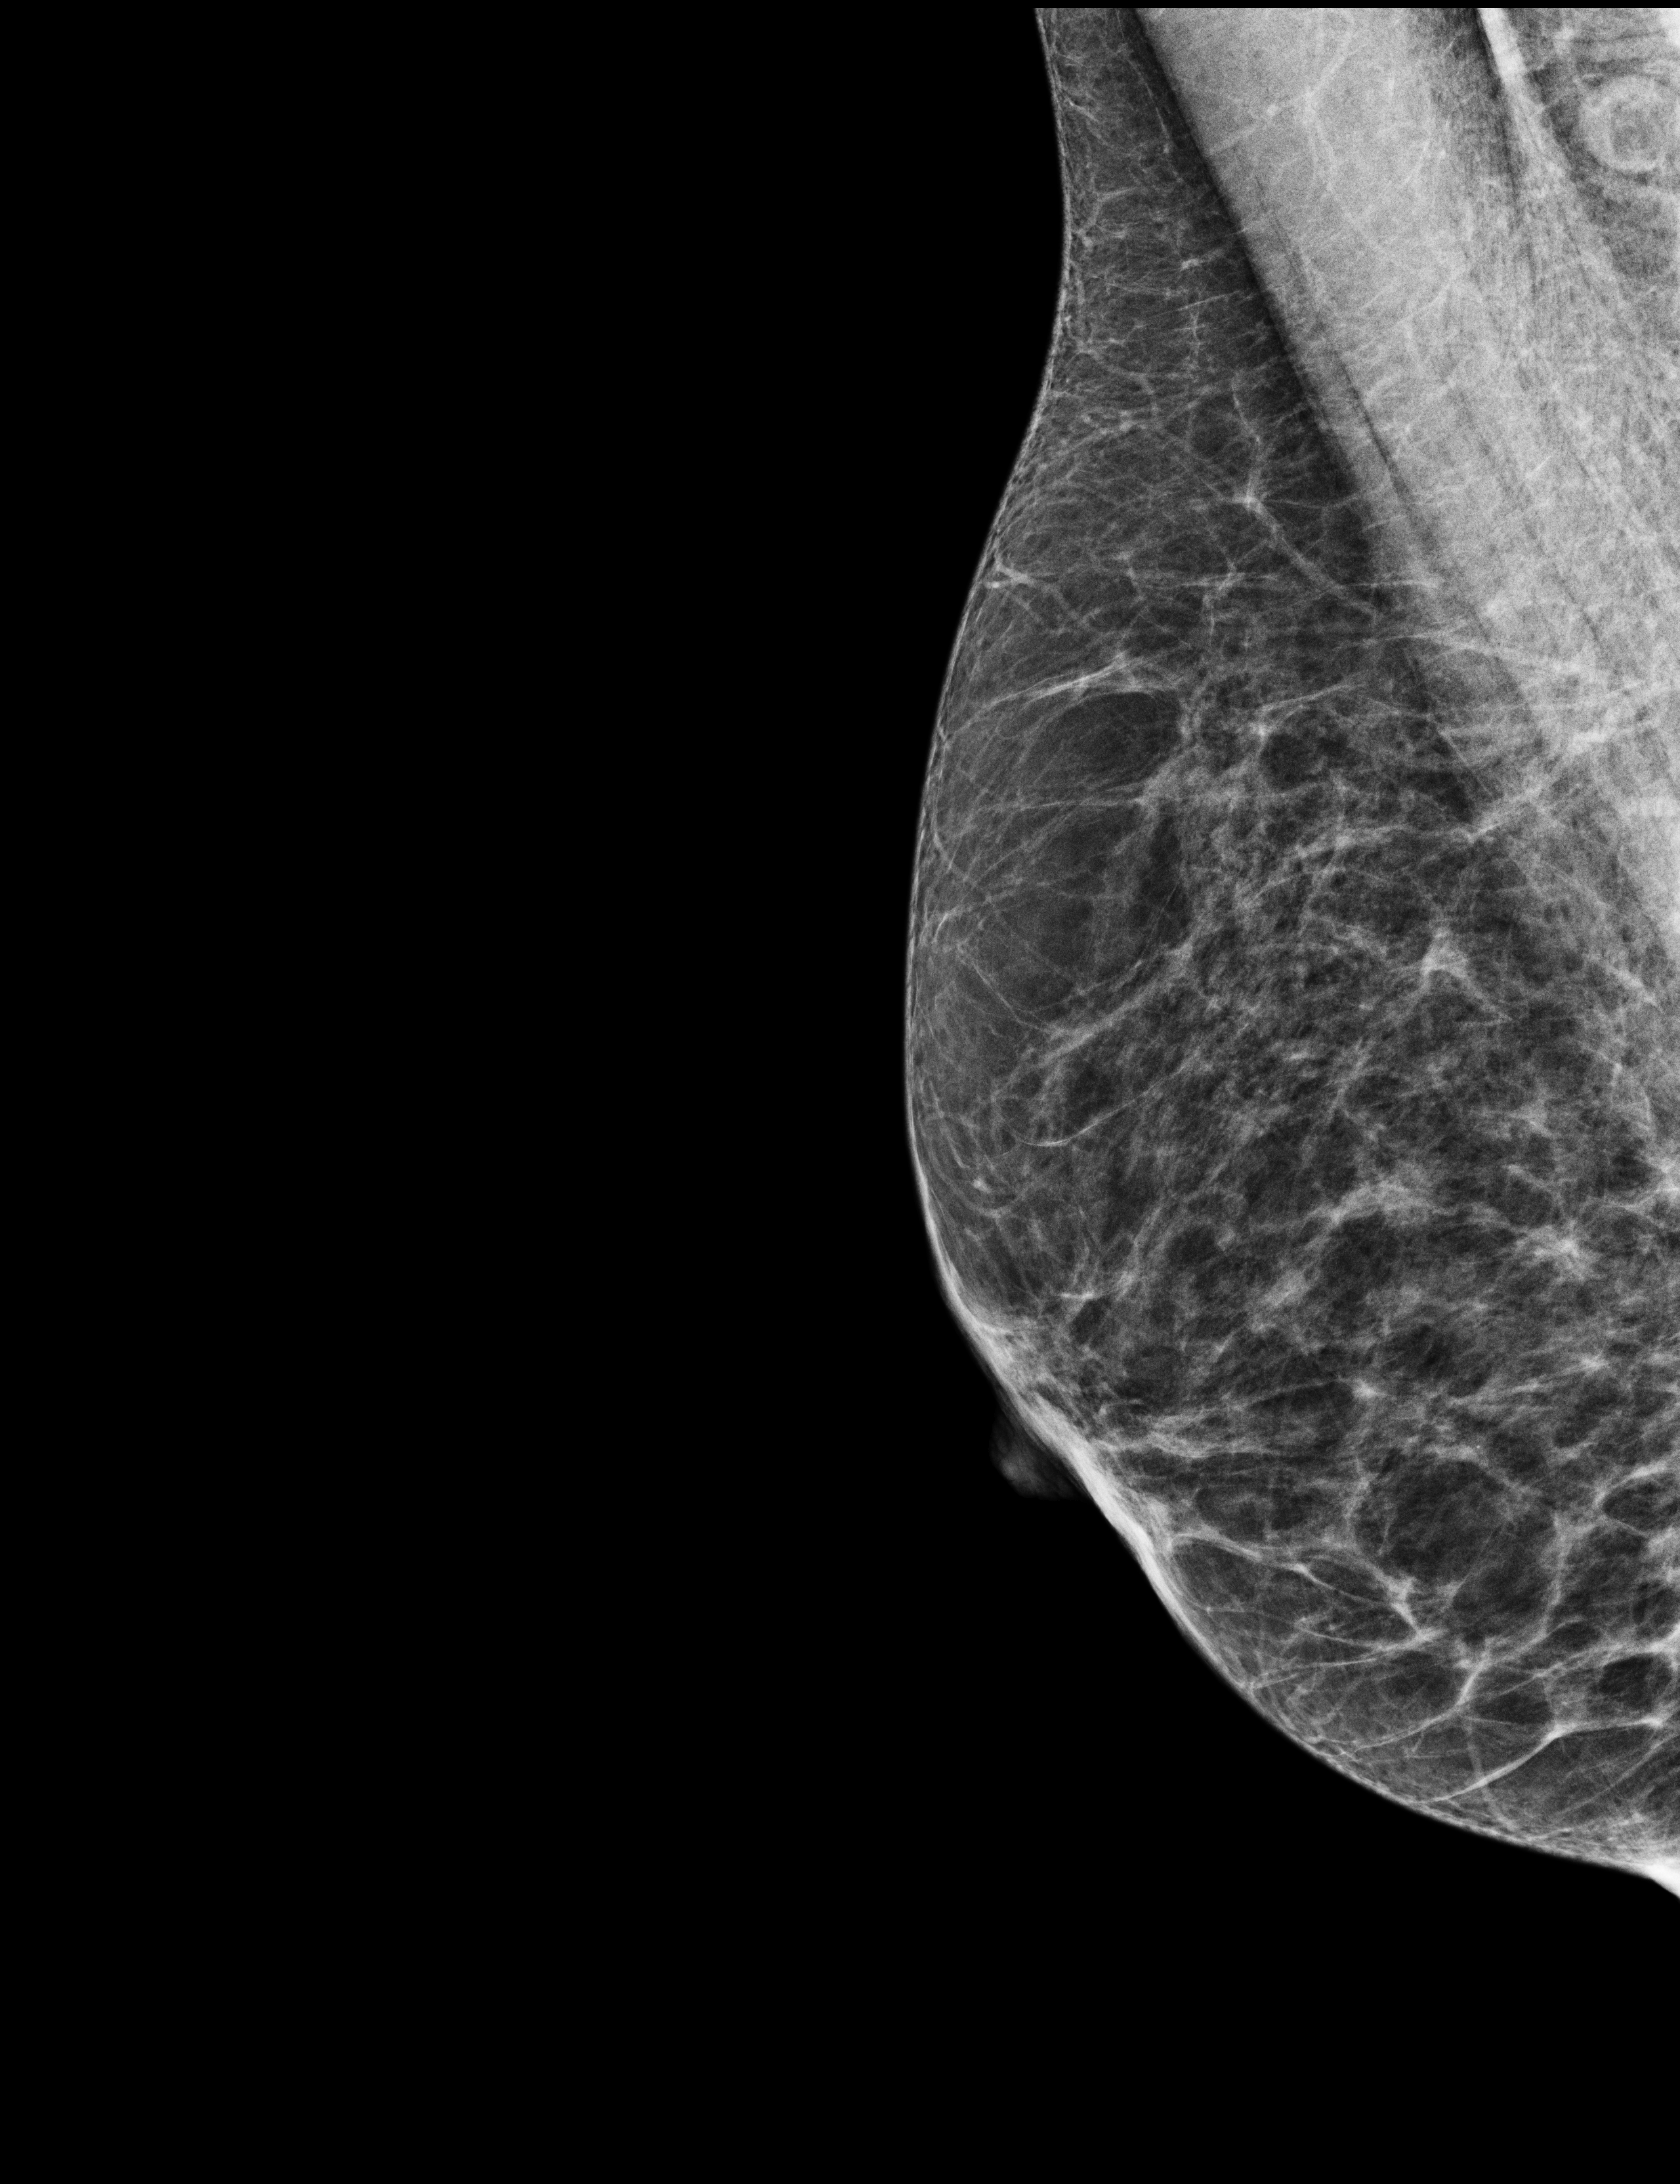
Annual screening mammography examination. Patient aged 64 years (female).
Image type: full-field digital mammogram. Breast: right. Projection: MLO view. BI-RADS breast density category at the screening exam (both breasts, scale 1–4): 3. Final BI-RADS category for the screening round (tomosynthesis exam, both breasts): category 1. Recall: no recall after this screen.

* * * * * * *

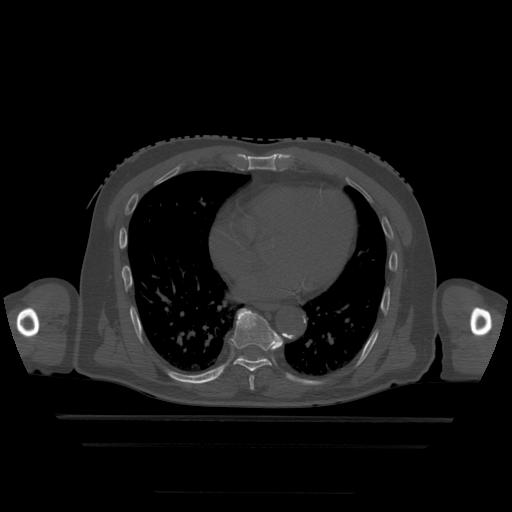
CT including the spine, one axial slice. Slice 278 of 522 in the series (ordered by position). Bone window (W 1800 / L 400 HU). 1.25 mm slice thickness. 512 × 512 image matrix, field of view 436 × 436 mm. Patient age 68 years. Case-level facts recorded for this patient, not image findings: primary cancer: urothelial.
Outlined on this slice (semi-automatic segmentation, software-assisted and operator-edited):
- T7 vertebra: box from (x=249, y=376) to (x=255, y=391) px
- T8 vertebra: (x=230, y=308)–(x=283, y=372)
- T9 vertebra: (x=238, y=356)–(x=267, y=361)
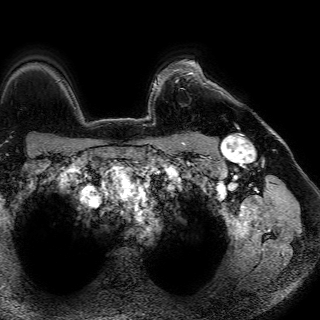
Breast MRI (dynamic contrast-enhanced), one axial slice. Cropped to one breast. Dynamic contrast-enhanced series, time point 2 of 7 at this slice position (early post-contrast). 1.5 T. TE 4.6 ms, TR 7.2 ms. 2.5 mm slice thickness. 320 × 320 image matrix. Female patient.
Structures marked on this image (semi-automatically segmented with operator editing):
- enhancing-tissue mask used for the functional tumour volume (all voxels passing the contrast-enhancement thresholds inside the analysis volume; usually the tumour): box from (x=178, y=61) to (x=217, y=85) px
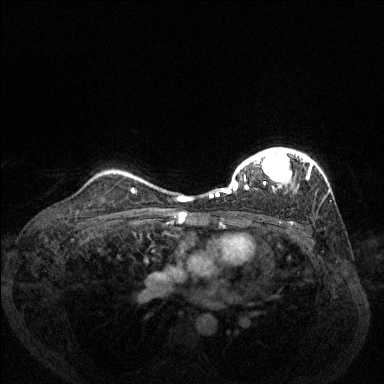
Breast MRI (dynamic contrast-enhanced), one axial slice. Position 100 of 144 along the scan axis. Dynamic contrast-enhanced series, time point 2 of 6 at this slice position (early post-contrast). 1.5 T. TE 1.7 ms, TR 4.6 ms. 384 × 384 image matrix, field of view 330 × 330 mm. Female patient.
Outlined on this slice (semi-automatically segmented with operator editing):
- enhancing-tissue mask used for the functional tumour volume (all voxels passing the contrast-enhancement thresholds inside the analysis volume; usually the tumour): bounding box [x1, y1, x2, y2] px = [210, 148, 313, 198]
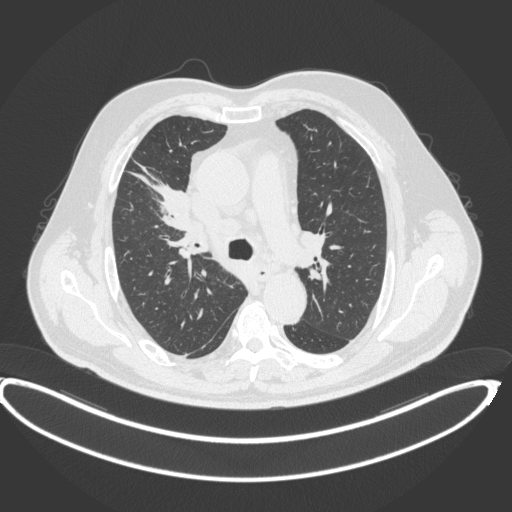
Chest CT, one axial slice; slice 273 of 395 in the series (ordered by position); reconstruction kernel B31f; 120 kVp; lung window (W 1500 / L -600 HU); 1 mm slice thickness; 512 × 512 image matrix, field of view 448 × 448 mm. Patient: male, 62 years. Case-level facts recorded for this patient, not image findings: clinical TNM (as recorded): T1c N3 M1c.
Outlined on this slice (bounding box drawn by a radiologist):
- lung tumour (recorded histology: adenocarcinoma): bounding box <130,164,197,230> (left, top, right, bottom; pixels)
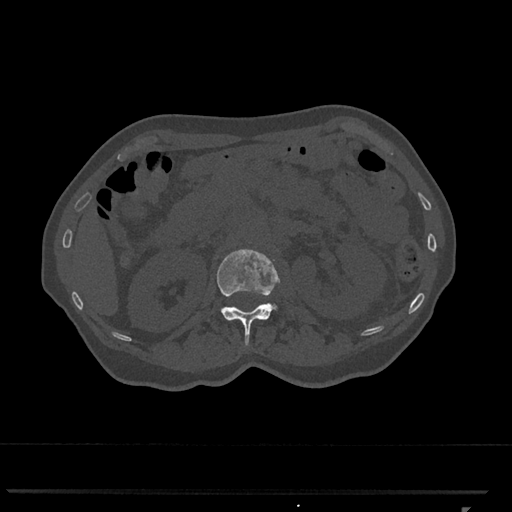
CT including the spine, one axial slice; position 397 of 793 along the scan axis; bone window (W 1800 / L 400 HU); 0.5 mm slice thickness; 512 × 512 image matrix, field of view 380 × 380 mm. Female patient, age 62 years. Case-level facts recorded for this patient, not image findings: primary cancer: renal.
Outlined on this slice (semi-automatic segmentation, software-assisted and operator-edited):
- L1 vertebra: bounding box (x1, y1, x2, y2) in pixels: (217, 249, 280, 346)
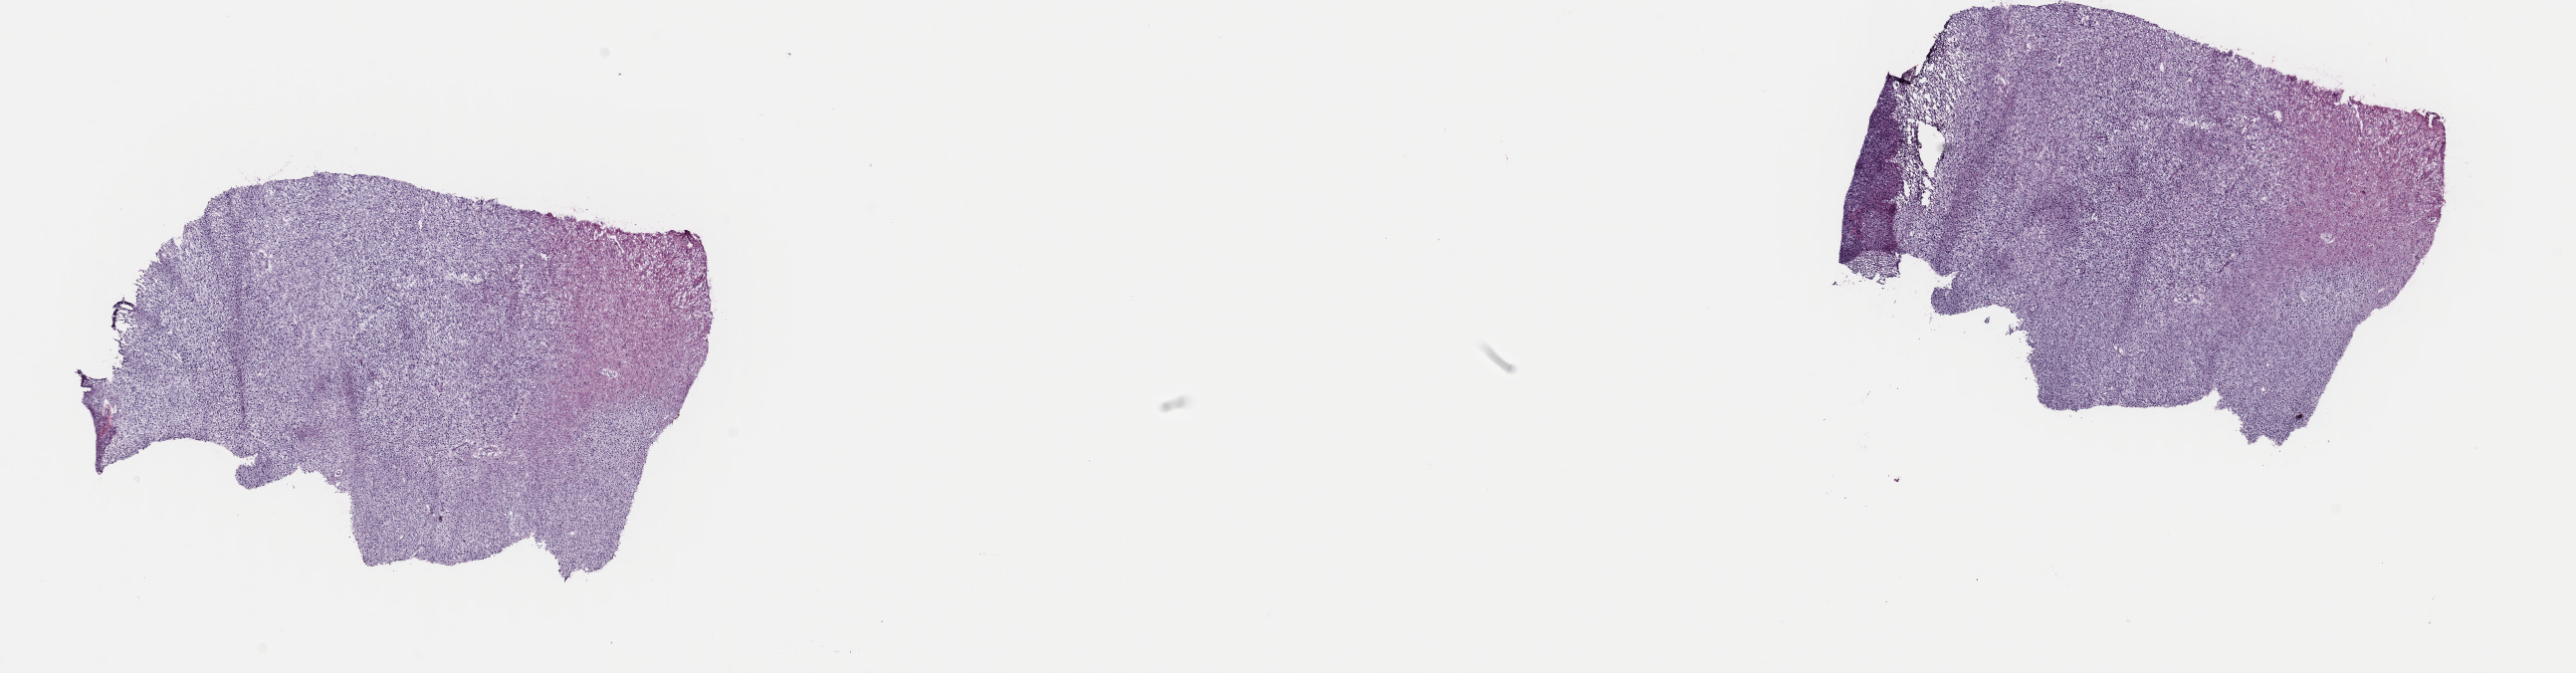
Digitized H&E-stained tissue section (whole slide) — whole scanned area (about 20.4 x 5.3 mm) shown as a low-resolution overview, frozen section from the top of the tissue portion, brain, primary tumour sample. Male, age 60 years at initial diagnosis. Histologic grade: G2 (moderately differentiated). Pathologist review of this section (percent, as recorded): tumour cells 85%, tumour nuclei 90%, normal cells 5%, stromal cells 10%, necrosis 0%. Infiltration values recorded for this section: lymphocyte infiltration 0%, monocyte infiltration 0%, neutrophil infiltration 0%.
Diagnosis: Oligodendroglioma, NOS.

* * * * * * *

• Work request
Pictures aside, print exactly the lines above starting with the one containing "Outlined on this slice (bounding" and going on through the one containing "- L1 vertebra: bounding".

• Output below
Outlined on this slice (bounding box drawn by a radiologist):
- lung tumour (recorded histology: adenocarcinoma): bounding box <130,164,197,230> (left, top, right, bottom; pixels)
CT including the spine, one axial slice; position 397 of 793 along the scan axis; bone window (W 1800 / L 400 HU); 0.5 mm slice thickness; 512 × 512 image matrix, field of view 380 × 380 mm. Female patient, age 62 years. Case-level facts recorded for this patient, not image findings: primary cancer: renal.
Outlined on this slice (semi-automatic segmentation, software-assisted and operator-edited):
- L1 vertebra: bounding box (x1, y1, x2, y2) in pixels: (217, 249, 280, 346)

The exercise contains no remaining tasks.